**Difference between Mortgage & Charge is follows :-**
- There are two types of charges; fixed charges and floating charges.
- A fixed charge refers to a loan or mortgage of some kind that uses a fixed asset as collateral to secure loan repayment.
- Fixed assets that can be used as collateral in a fixed charge include land, machinery, buildings, shares, and intellectual property (patents, trademarks, copyrights, etc.).
- In the event that the borrower defaults on his loan, the bank can sell the fixed asset and recover their losses.
- The borrower/debtor cannot dispose the asset and the asset must be held by the borrower until the total loan repayment is made.
- A floating charge refers to a loan or mortgage on an asset that has a value that changes periodically to secure loan repayment.
- In this case, assets that do not have a constant value, or are not fixed assets such as stock inventory can be used.
- A mortgage is a contract between the lender and the borrower that allows an individual to borrow money from a lender for the purchase of housing.
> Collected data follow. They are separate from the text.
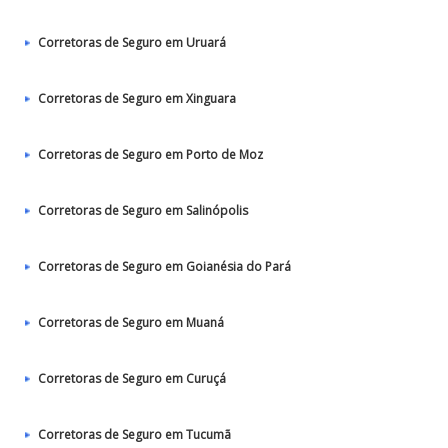
Corretoras de Seguro em Uruará
Corretoras de Seguro em Xinguara
Corretoras de Seguro em Porto de Moz
Corretoras de Seguro em Salinópolis
Corretoras de Seguro em Goianésia do Pará
Corretoras de Seguro em Muaná
Corretoras de Seguro em Curuçá
Corretoras de Seguro em Tucumã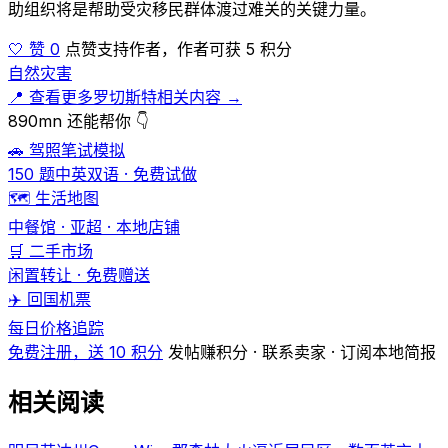
助组织将是帮助受灾移民群体渡过难关的关键力量。
🤍 赞 0
点赞支持作者，作者可获 5 积分
自然灾害
📍 查看更多罗切斯特相关内容 →
890mn 还能帮你 👇
🚗 驾照笔试模拟
150 题中英双语 · 免费试做
🗺️ 生活地图
中餐馆 · 亚超 · 本地店铺
🛒 二手市场
闲置转让 · 免费赠送
✈️ 回国机票
每日价格追踪
免费注册，送 10 积分
发帖赚积分 · 联系卖家 · 订阅本地简报
相关阅读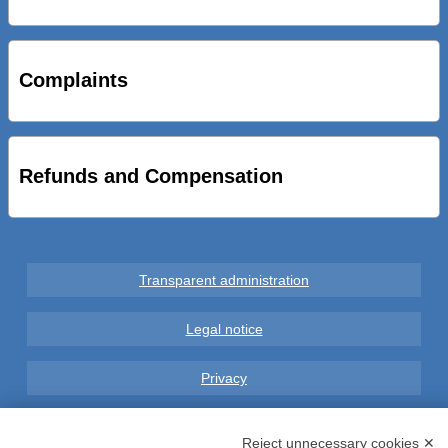
STRADE NUOVE: INAUGURATO SOTTOPASSO
CICLOPEDONALE FAL CONSEGNA ALLA CITTA’ LE NOVE
OPERE DEL PROGETTO
Complaints
AL VIA SERVIZIO DI BIKE SHARING A POTENZA CON
VAIMOO PER UTENTI FAL SCONTI SULL’UTILIZZO DELLE
BICI ELETTRICHE
Refunds and Compensation
Transparent administration
Legal notice
Privacy
GDPR Compliance (679/2016)
Reject unnecessary cookies ✕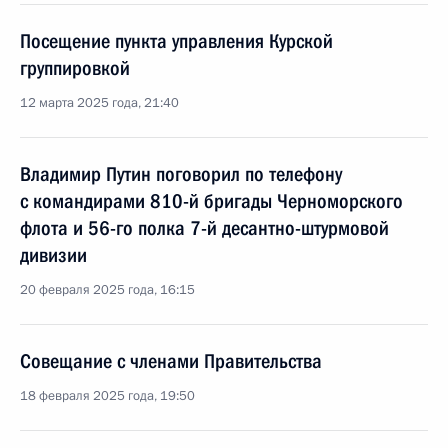
Посещение пункта управления Курской
группировкой
12 марта 2025 года, 21:40
Владимир Путин поговорил по телефону
с командирами 810-й бригады Черноморского
флота и 56-го полка 7-й десантно-штурмовой
дивизии
20 февраля 2025 года, 16:15
Совещание с членами Правительства
18 февраля 2025 года, 19:50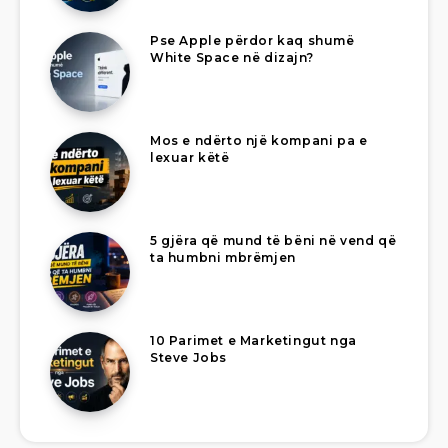
Pse Apple përdor kaq shumë
White Space në dizajn?
Mos e ndërto një kompani pa e
lexuar këtë
5 gjëra që mund të bëni në vend që
ta humbni mbrëmjen
10 Parimet e Marketingut nga
Steve Jobs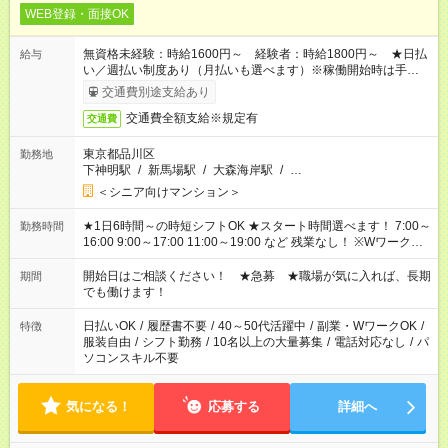
WEB登録・面接OK
無資格未経験：時給1600円～ 経験者：時給1800円～ ★日払
給与
い／週払い制度あり（月払いも選べます）※稼働開始時は手続き
完了次第のお支払いとなります。
交通費別途支給あり
交通費全額支給※規定有
交通費
東京都品川区
勤務地
下神明駅
/
新馬場駅
/
大森海岸駅
/
…
＜シニア向けマンション＞
★1日6時間～の時短シフトOK ★スタート時間選べます！ 7:00～
勤務時間
16:00 9:00～17:00 11:00～19:00 など 残業なし！ ※Wワークの
場合、他のお仕事と合わせ週40時間超の就業はご案内できませ
ん ※法令に基づき、週20時間以上勤務は社会保険への加入対象
開始日はご相談ください！ ★急募 ★職場が気に入れば、長期
期間
となります ※労働者派遣法（日雇い派遣の原則禁止）により、
でも働けます！
短時間・短期間の就業はご案内が難しい場合があります
日払いOK
/
履歴書不要
/
40～50代活躍中
/
副業・WワークOK
/
特徴
服装自由
/
シフト勤務
/
10名以上の大量募集
/
電話対応なし
/
パ
ソコンスキル不要
気になる！
応募する
詳細へ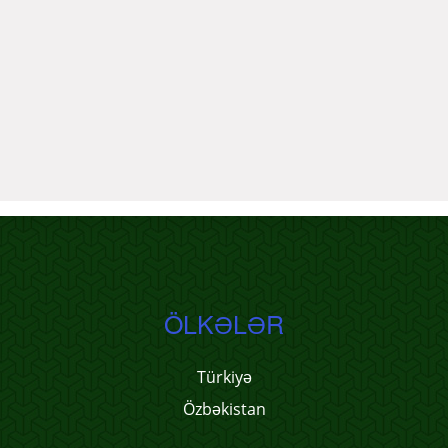
ÖLKƏLƏR
Türkiyə
Özbəkistan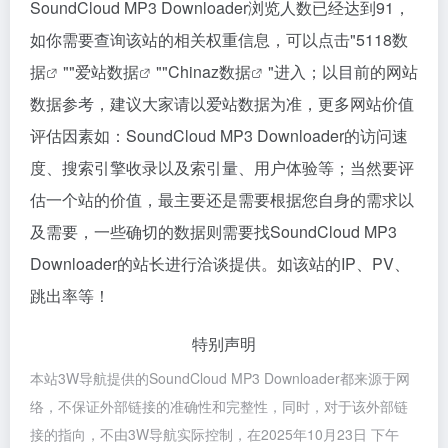
SoundCloud MP3 Downloader浏览人数已经达到91，
如你需要查询该站的相关权重信息，可以点击"
5118数
据
""
爱站数据
""
Chinaz数据
"进入；以目前的网站
数据参考，建议大家请以爱站数据为准，更多网站价值
评估因素如：SoundCloud MP3 Downloader的访问速
度、搜索引擎收录以及索引量、用户体验等；当然要评
估一个站的价值，最主要还是需要根据您自身的需求以
及需要，一些确切的数据则需要找SoundCloud MP3
Downloader的站长进行洽谈提供。如该站的IP、PV、
跳出率等！
特别声明
本站3W导航提供的SoundCloud MP3 Downloader都来源于网
络，不保证外部链接的准确性和完整性，同时，对于该外部链
接的指向，不由3W导航实际控制，在2025年10月23日 下午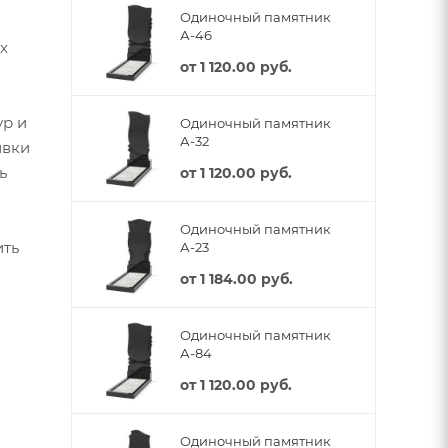
Одиночный памятник
А-46
х
от
1 120.00 руб.
ур и
Одиночный памятник
А-32
ивки
ь
от
1 120.00 руб.
Одиночный памятник
ить
А-23
от
1 184.00 руб.
Одиночный памятник
А-84
от
1 120.00 руб.
Одиночный памятник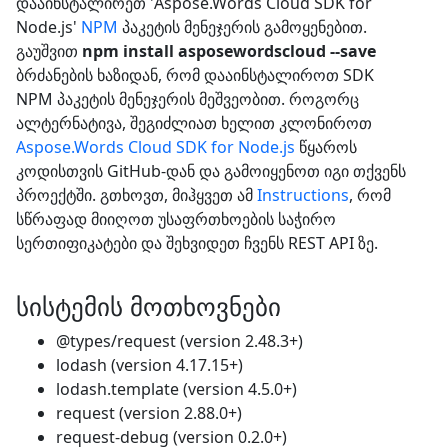
დააინსტალირეთ 'Aspose.Words Cloud SDK for
Node.js'
NPM
პაკეტის მენეჯერის გამოყენებით.
გაუშვით
npm install asposewordscloud --save
ბრძანების ხაზიდან, რომ დააინსტალიროთ SDK
NPM პაკეტის მენეჯერის მეშვეობით. როგორც
ალტერნატივა, შეგიძლიათ ხელით კლონიროთ
Aspose.Words Cloud SDK for Node.js
წყაროს
კოდისთვის GitHub-დან და გამოიყენოთ იგი თქვენს
პროექტში. გთხოვთ, მიჰყვეთ ამ
Instructions
, რომ
სწრაფად მიიღოთ უსაფრთხოების საჭირო
სერთიფიკატები და შეხვიდეთ ჩვენს REST API ზე.
სისტემის მოთხოვნები
@types/request (version 2.48.3+)
lodash (version 4.17.15+)
lodash.template (version 4.5.0+)
request (version 2.88.0+)
request-debug (version 0.2.0+)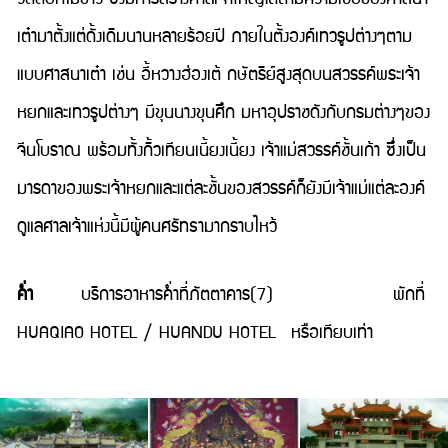
เต๋ามาตั้งแต่ดั้งเดิมนานหลายร้อยปี ภายในตั้งองค์เทวรูปต่างๆตาม
แบบศาสนาเต๋า เช่น อี้หวางฮ่องเต้ กษัตริย์สูงสุดบนสวรรค์พระเจ้า
หยกและเทวรูปต่างๆ มีขุนนางขุนศึก มหาอุปราชดังกับกรมต่างๆของ
จีนโบราณ พร้อมทั้งกิ้วเทียนเนี้ยงเนี้ยง เจ้าแม่สวรรค์ชั้นเก้า ซึ่งเป็น
มารดาของพระเจ้าหยกและแต่ละชั้นของสวรรค์ก็ยังมีเจ้าแม่แต่ละองค์
ดูแลศาลเจ้าแห่งนี้มีผู้คนศรัทธามากราบไหว้
ค่ำ
บริการอาหารค่ำที่ภัตตาคาร(7) พักที่
HUAQIAO HOTEL / HUANDU HOTEL หรือเทียบเท่า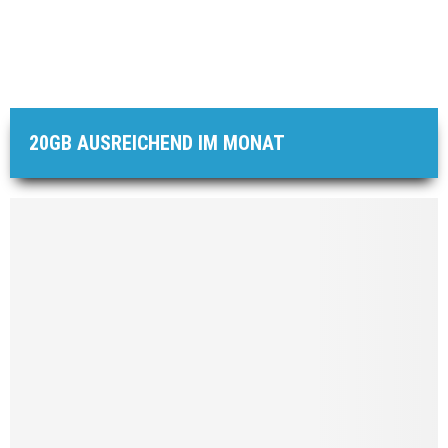
20GB AUSREICHEND IM MONAT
- Mortgages apply for property that is immovable such as buildings, land, and anything that is permanently attached to the ground (this means that crops are not included in this category).
- A mortgage is also an assurance to the lender which promises that the lender can recover the loan amount even if the borrower defaults.
- The home that is being purchased is offered as security for the loan; which, in the event of default, will be seized and sold by the lender who will use sales proceeds to recover the loan amount.
- The possession of the property remains with the borrowers (as they will usually reside in their home).